The Petersen Graph
- Author: Derek Holton; John Sheehan;
- Series: Australian Mathematical Society Lecture Series
- Subject: The Petersen graph
- Publisher: Cambridge University Press
- Publication date: 1993

= The Petersen Graph =

Book

The Petersen Graph is a mathematics book about the Petersen graph and its applications in graph theory. It was written by Derek Holton and John Sheehan, and published in 1993 by the Cambridge University Press as volume 7 in their Australian Mathematical Society Lecture Series.

==Topics==

The Petersen graph

The Petersen graph is an undirected graph with ten vertices and fifteen edges, commonly drawn as a pentagram within a pentagon, with corresponding vertices attached to each other. It has many unusual mathematical properties, and has frequently been used as a counterexample to conjectures in graph theory. The book uses these properties as an excuse to cover several advanced topics in graph theory where this graph plays an important role. It is heavily illustrated, and includes both open problems on the topics it discusses and detailed references to the literature on these problems.

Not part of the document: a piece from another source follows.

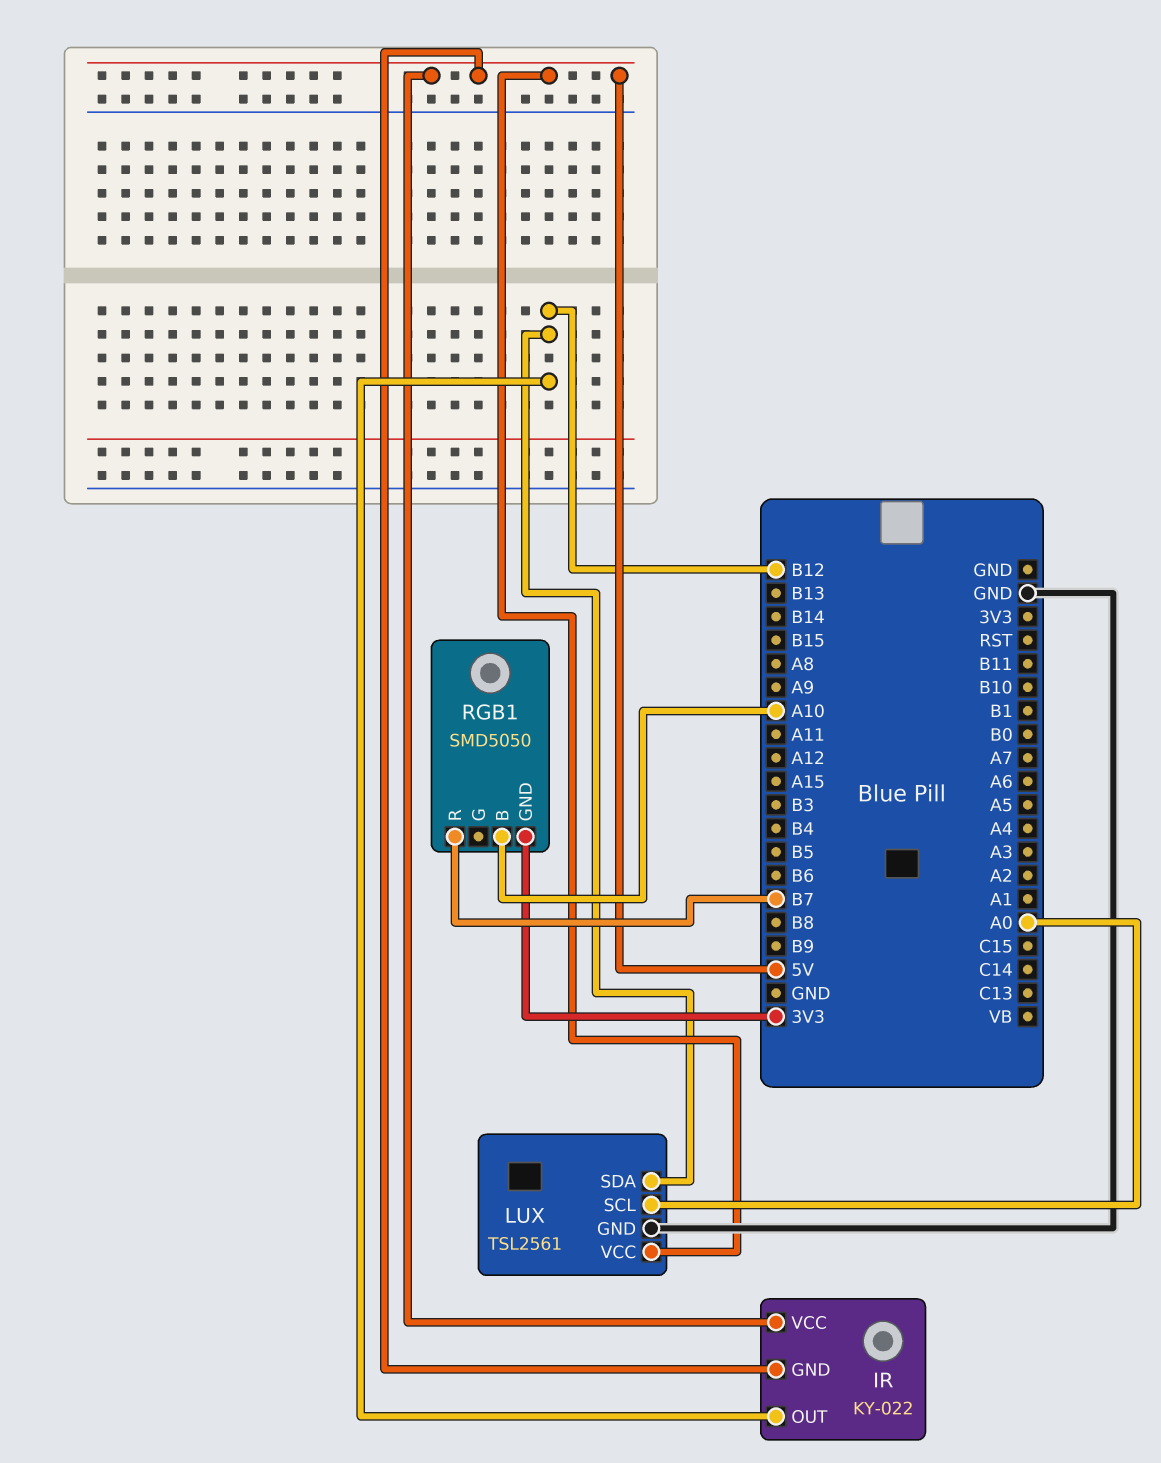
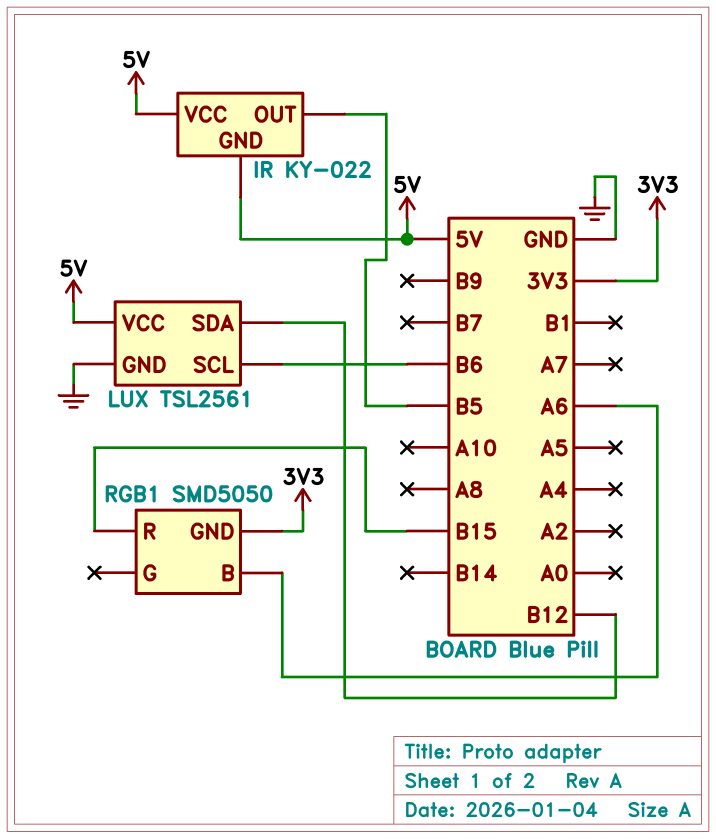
IR pin OUT: B12 -> B5
LUX pin SCL: A0 -> B6
RGB1 pin B: A10 -> A6
RGB1 pin R: B7 -> B15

After an introductory chapter, the second and third chapters concern graph coloring, the history of the four color theorem for planar graphs, its equivalence to 3-edge-coloring of planar cubic graphs, the snarks (cubic graphs that have no such colorings), and the conjecture of W. T. Tutte that every snark has the Petersen graph as a graph minor. Two more chapters concern closely related topics, perfect matchings (the sets of edges that can have a single color in a 3-edge-coloring) and nowhere-zero flows (the dual concept to planar graph coloring). The Petersen graph shows up again in another conjecture of Tutte, that when a bridgeless graph does not have the Petersen graph as a minor, it must have a nowhere-zero 4-flow.

Chapter six of the book concerns cages, the smallest regular graphs with no cycles shorter than a given length. The Petersen graph is an example: it is the smallest 3-regular graph with no cycles of length shorter than 5. Chapter seven is on hypohamiltonian graphs, the graphs that do not have a Hamiltonian cycle through all vertices but that do have cycles through every set of all but one vertices; the Petersen graph is the smallest example. The next chapter concerns the symmetries of graphs, and types of graphs defined by their symmetries, including the distance-transitive graphs and strongly regular graphs (of which the Petersen graph is an example) and the Cayley graphs (of which it is not). The book concludes with a final chapter of miscellaneous topics too small for their own chapters.

==Audience and reception==
The book assumes that its readers already have some familiarity with graph theory. It can be used as a reference work for researchers in this area, or as the basis of an advanced course in graph theory.

Although Carsten Thomassen describes the book as "elegant", and Robin Wilson evaluates its exposition as "generally good", reviewer Charles H. C. Little takes the opposite view, finding fault with its copyediting, with some of its mathematical notation, and with its failure to discuss the lattice of integer combinations of perfect matchings, in which the number of copies of the Petersen graph in the "bricks" of a certain graph decomposition plays a key role in computing the dimension. Reviewer Ian Anderson notes the superficiality of some of its coverage, but concludes that the book "succeeds in giving an exciting and enthusiastic glimpse" of graph theory.